>> BEGIN SUPPLIED DATA

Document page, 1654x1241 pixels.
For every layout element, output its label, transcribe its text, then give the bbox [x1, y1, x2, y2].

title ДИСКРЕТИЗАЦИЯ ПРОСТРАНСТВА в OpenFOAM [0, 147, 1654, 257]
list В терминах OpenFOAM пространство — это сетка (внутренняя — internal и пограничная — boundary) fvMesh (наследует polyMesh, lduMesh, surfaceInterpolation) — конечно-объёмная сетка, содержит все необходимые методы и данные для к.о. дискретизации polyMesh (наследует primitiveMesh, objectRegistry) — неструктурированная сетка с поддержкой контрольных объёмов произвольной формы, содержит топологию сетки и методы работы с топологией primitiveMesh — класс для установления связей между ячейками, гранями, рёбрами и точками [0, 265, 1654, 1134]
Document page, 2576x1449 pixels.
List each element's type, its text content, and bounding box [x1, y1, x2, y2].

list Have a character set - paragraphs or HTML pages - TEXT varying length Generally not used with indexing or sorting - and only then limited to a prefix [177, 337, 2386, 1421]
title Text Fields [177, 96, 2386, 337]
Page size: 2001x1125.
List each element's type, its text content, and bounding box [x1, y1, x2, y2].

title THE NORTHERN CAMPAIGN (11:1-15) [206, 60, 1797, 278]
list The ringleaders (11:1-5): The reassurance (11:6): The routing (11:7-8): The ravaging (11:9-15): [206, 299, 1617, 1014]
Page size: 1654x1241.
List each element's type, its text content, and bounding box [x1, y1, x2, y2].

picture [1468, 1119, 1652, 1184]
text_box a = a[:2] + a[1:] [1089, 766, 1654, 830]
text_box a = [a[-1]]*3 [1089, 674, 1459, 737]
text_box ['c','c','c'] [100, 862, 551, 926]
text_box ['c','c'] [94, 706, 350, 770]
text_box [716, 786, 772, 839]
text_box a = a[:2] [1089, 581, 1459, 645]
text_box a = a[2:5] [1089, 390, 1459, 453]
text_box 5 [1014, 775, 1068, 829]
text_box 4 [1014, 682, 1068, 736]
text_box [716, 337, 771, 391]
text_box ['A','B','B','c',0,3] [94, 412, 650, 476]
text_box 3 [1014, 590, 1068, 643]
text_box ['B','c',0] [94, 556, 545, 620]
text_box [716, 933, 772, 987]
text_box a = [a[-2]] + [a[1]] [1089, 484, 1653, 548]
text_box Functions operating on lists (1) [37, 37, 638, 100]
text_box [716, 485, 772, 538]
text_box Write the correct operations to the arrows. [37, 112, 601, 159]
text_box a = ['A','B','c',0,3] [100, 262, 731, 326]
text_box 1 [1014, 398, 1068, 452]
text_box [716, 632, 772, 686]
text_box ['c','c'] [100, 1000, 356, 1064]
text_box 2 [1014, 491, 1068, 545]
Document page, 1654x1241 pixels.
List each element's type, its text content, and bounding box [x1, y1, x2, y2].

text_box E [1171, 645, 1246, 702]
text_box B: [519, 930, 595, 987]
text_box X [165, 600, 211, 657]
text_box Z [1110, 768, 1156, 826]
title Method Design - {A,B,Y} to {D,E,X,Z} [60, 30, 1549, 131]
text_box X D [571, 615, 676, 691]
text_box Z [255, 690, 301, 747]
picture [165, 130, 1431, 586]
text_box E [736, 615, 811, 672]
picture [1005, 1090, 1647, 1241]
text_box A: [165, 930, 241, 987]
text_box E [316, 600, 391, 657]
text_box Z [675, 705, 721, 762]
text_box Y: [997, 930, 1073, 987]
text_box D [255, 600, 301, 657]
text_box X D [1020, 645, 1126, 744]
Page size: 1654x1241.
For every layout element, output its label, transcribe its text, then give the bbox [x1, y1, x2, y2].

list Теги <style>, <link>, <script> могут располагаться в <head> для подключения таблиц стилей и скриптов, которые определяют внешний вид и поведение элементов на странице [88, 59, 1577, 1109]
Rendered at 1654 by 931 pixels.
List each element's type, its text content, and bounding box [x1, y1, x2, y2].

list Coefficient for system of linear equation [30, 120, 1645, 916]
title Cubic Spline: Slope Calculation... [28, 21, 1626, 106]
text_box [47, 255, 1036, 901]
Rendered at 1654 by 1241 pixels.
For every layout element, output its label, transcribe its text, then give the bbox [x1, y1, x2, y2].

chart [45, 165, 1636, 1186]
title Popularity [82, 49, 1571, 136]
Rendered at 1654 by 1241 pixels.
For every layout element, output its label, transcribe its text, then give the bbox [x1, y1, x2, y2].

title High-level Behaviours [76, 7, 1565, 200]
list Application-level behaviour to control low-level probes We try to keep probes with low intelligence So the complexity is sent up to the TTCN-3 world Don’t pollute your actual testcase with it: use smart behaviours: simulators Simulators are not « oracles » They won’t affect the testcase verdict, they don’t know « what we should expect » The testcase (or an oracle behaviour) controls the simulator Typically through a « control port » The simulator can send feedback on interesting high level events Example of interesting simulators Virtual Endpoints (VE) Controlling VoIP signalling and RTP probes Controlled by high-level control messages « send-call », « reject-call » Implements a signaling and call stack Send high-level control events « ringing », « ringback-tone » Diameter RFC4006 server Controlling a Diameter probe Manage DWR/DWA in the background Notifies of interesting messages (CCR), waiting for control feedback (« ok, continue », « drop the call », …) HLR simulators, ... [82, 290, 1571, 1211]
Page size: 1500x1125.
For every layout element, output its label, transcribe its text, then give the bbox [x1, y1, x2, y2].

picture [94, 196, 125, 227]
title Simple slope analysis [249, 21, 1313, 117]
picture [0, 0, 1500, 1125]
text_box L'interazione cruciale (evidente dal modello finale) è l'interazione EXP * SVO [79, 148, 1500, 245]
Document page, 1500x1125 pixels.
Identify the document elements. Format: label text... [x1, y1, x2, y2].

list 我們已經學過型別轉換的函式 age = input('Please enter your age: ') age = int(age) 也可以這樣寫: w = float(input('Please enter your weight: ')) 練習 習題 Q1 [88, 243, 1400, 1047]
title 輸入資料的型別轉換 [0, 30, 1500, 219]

>> END SUPPLIED DATA

= GIVEN EXERCISE =
Duplicate the part of the records that opens with the line containing "Page size: 1500x1125." and runs through the end of the records.

= REPLY =
Page size: 1500x1125.
For every layout element, output its label, transcribe its text, then give the bbox [x1, y1, x2, y2].

picture [94, 196, 125, 227]
title Simple slope analysis [249, 21, 1313, 117]
picture [0, 0, 1500, 1125]
text_box L'interazione cruciale (evidente dal modello finale) è l'interazione EXP * SVO [79, 148, 1500, 245]
Document page, 1500x1125 pixels.
Identify the document elements. Format: label text... [x1, y1, x2, y2].

list 我們已經學過型別轉換的函式 age = input('Please enter your age: ') age = int(age) 也可以這樣寫: w = float(input('Please enter your weight: ')) 練習 習題 Q1 [88, 243, 1400, 1047]
title 輸入資料的型別轉換 [0, 30, 1500, 219]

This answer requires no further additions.